▶ _ASSIGNED TASK_
Using the data below, repeat all of it precisely.

☆ ☆ ☆ ☆ ☆ ☆ ☆

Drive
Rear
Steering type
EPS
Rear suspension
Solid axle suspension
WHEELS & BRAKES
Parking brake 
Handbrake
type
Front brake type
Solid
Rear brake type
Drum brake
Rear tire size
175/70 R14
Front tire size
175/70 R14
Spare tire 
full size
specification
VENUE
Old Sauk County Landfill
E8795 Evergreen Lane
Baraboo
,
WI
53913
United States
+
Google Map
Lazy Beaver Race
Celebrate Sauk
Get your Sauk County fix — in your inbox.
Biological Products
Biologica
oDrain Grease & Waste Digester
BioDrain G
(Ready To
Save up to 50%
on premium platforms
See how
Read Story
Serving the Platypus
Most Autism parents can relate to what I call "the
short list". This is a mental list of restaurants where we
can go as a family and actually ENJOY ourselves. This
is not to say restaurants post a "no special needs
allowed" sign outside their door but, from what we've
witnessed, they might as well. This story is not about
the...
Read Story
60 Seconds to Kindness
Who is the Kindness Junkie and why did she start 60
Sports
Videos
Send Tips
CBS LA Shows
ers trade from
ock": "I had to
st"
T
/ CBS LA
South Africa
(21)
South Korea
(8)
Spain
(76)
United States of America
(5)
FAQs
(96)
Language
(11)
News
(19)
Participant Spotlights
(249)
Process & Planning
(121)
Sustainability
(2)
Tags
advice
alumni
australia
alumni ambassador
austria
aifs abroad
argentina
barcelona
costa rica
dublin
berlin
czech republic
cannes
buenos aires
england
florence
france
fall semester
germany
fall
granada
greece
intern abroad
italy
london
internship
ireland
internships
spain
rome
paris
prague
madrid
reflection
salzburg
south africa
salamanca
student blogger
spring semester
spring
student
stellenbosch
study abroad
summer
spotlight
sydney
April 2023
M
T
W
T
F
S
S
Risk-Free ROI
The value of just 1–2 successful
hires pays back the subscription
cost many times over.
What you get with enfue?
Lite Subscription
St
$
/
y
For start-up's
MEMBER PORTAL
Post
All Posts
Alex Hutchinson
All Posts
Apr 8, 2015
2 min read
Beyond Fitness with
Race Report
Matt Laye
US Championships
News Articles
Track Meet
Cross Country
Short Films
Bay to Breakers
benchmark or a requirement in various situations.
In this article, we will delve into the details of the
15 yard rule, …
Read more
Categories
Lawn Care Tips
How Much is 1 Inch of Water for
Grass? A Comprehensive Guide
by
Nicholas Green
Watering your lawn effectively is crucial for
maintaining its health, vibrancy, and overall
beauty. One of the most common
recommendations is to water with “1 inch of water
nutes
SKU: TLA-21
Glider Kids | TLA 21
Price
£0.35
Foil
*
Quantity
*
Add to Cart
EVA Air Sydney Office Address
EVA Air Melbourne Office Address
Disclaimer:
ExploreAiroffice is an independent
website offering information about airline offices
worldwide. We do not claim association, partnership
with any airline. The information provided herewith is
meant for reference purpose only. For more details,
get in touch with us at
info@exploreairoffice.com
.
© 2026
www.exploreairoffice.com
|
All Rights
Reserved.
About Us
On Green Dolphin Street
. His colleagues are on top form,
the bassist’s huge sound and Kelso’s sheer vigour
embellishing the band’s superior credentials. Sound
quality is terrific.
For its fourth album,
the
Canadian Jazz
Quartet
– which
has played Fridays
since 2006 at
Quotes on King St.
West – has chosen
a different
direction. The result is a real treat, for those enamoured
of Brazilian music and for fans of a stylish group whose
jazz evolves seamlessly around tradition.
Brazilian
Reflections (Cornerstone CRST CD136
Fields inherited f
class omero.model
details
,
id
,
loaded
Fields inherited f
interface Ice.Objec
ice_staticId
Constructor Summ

☆ ☆ ☆ ☆ ☆ ☆ ☆

▶ _ANSWER BOX_
Drive
Rear
Steering type
EPS
Rear suspension
Solid axle suspension
WHEELS & BRAKES
Parking brake 
Handbrake
type
Front brake type
Solid
Rear brake type
Drum brake
Rear tire size
175/70 R14
Front tire size
175/70 R14
Spare tire 
full size
specification
VENUE
Old Sauk County Landfill
E8795 Evergreen Lane
Baraboo
,
WI
53913
United States
+
Google Map
Lazy Beaver Race
Celebrate Sauk
Get your Sauk County fix — in your inbox.
Biological Products
Biologica
oDrain Grease & Waste Digester
BioDrain G
(Ready To
Save up to 50%
on premium platforms
See how
Read Story
Serving the Platypus
Most Autism parents can relate to what I call "the
short list". This is a mental list of restaurants where we
can go as a family and actually ENJOY ourselves. This
is not to say restaurants post a "no special needs
allowed" sign outside their door but, from what we've
witnessed, they might as well. This story is not about
the...
Read Story
60 Seconds to Kindness
Who is the Kindness Junkie and why did she start 60
Sports
Videos
Send Tips
CBS LA Shows
ers trade from
ock": "I had to
st"
T
/ CBS LA
South Africa
(21)
South Korea
(8)
Spain
(76)
United States of America
(5)
FAQs
(96)
Language
(11)
News
(19)
Participant Spotlights
(249)
Process & Planning
(121)
Sustainability
(2)
Tags
advice
alumni
australia
alumni ambassador
austria
aifs abroad
argentina
barcelona
costa rica
dublin
berlin
czech republic
cannes
buenos aires
england
florence
france
fall semester
germany
fall
granada
greece
intern abroad
italy
london
internship
ireland
internships
spain
rome
paris
prague
madrid
reflection
salzburg
south africa
salamanca
student blogger
spring semester
spring
student
stellenbosch
study abroad
summer
spotlight
sydney
April 2023
M
T
W
T
F
S
S
Risk-Free ROI
The value of just 1–2 successful
hires pays back the subscription
cost many times over.
What you get with enfue?
Lite Subscription
St
$
/
y
For start-up's
MEMBER PORTAL
Post
All Posts
Alex Hutchinson
All Posts
Apr 8, 2015
2 min read
Beyond Fitness with
Race Report
Matt Laye
US Championships
News Articles
Track Meet
Cross Country
Short Films
Bay to Breakers
benchmark or a requirement in various situations.
In this article, we will delve into the details of the
15 yard rule, …
Read more
Categories
Lawn Care Tips
How Much is 1 Inch of Water for
Grass? A Comprehensive Guide
by
Nicholas Green
Watering your lawn effectively is crucial for
maintaining its health, vibrancy, and overall
beauty. One of the most common
recommendations is to water with “1 inch of water
nutes
SKU: TLA-21
Glider Kids | TLA 21
Price
£0.35
Foil
*
Quantity
*
Add to Cart
EVA Air Sydney Office Address
EVA Air Melbourne Office Address
Disclaimer:
ExploreAiroffice is an independent
website offering information about airline offices
worldwide. We do not claim association, partnership
with any airline. The information provided herewith is
meant for reference purpose only. For more details,
get in touch with us at
info@exploreairoffice.com
.
© 2026
www.exploreairoffice.com
|
All Rights
Reserved.
About Us
On Green Dolphin Street
. His colleagues are on top form,
the bassist’s huge sound and Kelso’s sheer vigour
embellishing the band’s superior credentials. Sound
quality is terrific.
For its fourth album,
the
Canadian Jazz
Quartet
– which
has played Fridays
since 2006 at
Quotes on King St.
West – has chosen
a different
direction. The result is a real treat, for those enamoured
of Brazilian music and for fans of a stylish group whose
jazz evolves seamlessly around tradition.
Brazilian
Reflections (Cornerstone CRST CD136
Fields inherited f
class omero.model
details
,
id
,
loaded
Fields inherited f
interface Ice.Objec
ice_staticId
Constructor Summ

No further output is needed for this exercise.